Written by on March 15, 2024

“Rob, are you sailing with the winds of God today?”

I was recently reminded of my mentor’s question years back. At the time, he shared that he was borrowing the question from his long-time pastor, Roger Frederickson; he called it “Roger’s question.” I can’t recall how I responded then, but I have not forgotten the question. 

Roger’s question surfaced Tuesday as I reflected upon the last two weeks and the landscape of my inner life: lots of distraction, fatigue, fear, and distance. Are you sailing with the winds of God? There’s been a lot more furious paddling than sailing.

Then this morning, I did my Lenten reading “coincidentally” entitled “Riding on the Wind.” Day 27, Week 5, Friday: Jesus speaks to Nicodemus, “The wind blows where it wishes, and you hear its sound, but you do not know where it comes from or where it goes. So it is with everyone who is born of the Spirit.” (John 3:8). Marilyn McEntyre writes,

Sometimes the movement of the Spirit in our lives is a current so subtle that all we experience is a little refreshment, barely noticeable at the time—a little pressure in a direction we hadn’t expected. Sometimes it’s a blast of wind that bends and stretches us like saplings in a storm. Sometimes it blows us entirely off the course we planned.
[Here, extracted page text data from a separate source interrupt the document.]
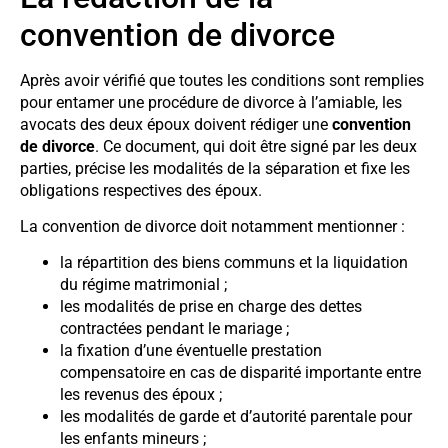
convention de divorce
Après avoir vérifié que toutes les conditions sont remplies
pour entamer une procédure de divorce à l’amiable, les
avocats des deux époux doivent rédiger une
convention
de divorce
. Ce document, qui doit être signé par les deux
parties, précise les modalités de la séparation et fixe les
obligations respectives des époux.
La convention de divorce doit notamment mentionner :
la répartition des biens communs et la liquidation
du régime matrimonial ;
les modalités de prise en charge des dettes
contractées pendant le mariage ;
la fixation d’une éventuelle prestation
compensatoire en cas de disparité importante entre
les revenus des époux ;
les modalités de garde et d’autorité parentale pour
les enfants mineurs ;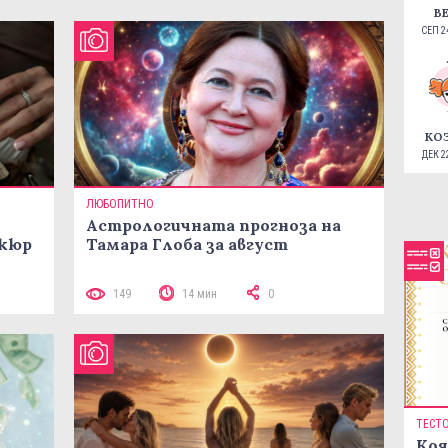
В
СЕП 24
КО
ДЕК 22
ЛЮБОПИТНО
Астрологичната прогноза на
икюр
Тамара Глоба за август
149
14 мин
0
ТЕСТ
Коя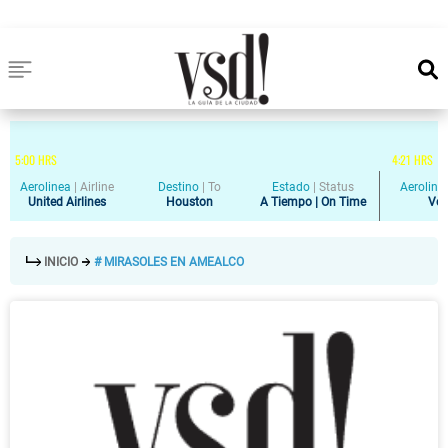
5
:
00
HRS
4
:
21
HRS
Aerolinea
|
Airline
Destino
|
To
Estado
|
Status
Aeroline
United Airlines
Houston
A Tiempo | On Time
Vol
INICIO
# MIRASOLES EN AMEALCO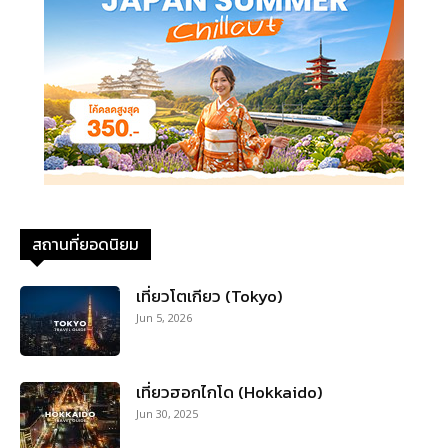
สถานที่ยอดนิยม
เที่ยวโตเกียว (Tokyo)
Jun 5, 2026
เที่ยวฮอกไกโด (Hokkaido)
Jun 30, 2025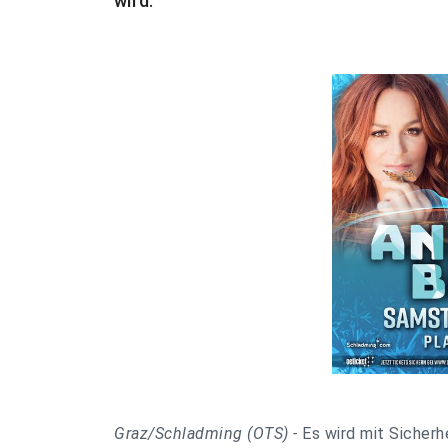
wird.
Graz/Schladming (OTS) -
Es wird mit Sicherh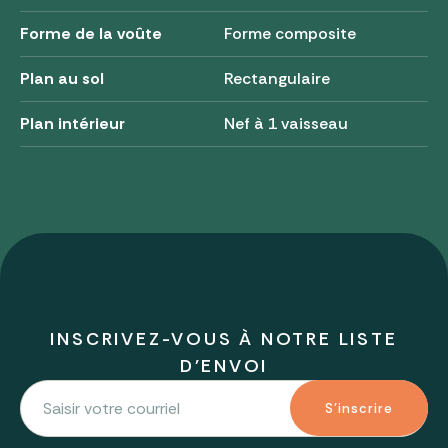
Forme de la voûte
Forme composite
Plan au sol
Rectangulaire
Plan intérieur
Nef à 1 vaisseau
INSCRIVEZ-VOUS À NOTRE LISTE
D'ENVOI
S'inscrire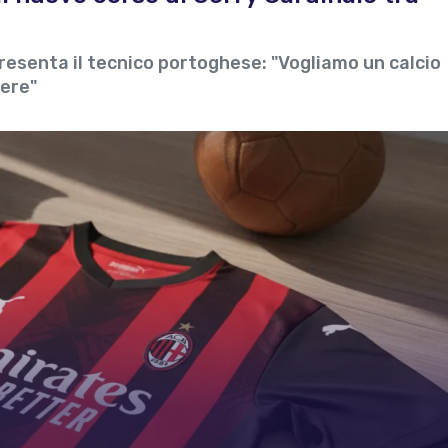
presenta il tecnico portoghese: "Vogliamo un calcio
ere"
So we have to be watchful. To use a very homely metaphor, living in the Spirit is like keeping your eye on the ball: if an athlete is self-consciously fixated on his own body, he won’t move into the “zone.” We enter the zone. We listen for the voice of God. We move into a new frequency.

It’s a challenge. If it weren’t hard, there wouldn’t be such a mountain of books about the spiritual life out there. What makes it hard is what made it hard for Nicodemus: attachment to organization, control, structure, schedules, rules, customs, expectations in which, like Nicodemus, we’ve invested our sense of importance and identity. Life in the Spirit is a life of trust, not of control.

Nicodemus, a learned man, has been hanging onto forms of understanding and control that make him feel safe, secure, and in control. He comes to Jesus hoping for an explanation, but what he gets is a bit of poetry and the biggest challenge he could possibly face. He gets an image of life with God that changes everything: it is like riding on the wind.*

Are you sailing with the winds of God today? 

 

 


Further Reflection:

  • What jumps out to you from McEntyre’s words today? 
  • What do you find yourself saying to yourself in regard to the movement of the Spirit in your life? 
  • Imagine yourself in Nicodemus’ seat that evening (John 3:1-21; The Chosen portrayal): What is your reaction to Jesus’ words of Spirit and wind and breath? In what ways do you identify with Nicodemus’ reaction? What might Jesus be inviting you to? 

 

 


* Throughout Lent, I have been reading Marilyn McEntyre’s little book Where the Eye Alights: Phrases for the Forty Days of Lent (Eerdmans, 2021).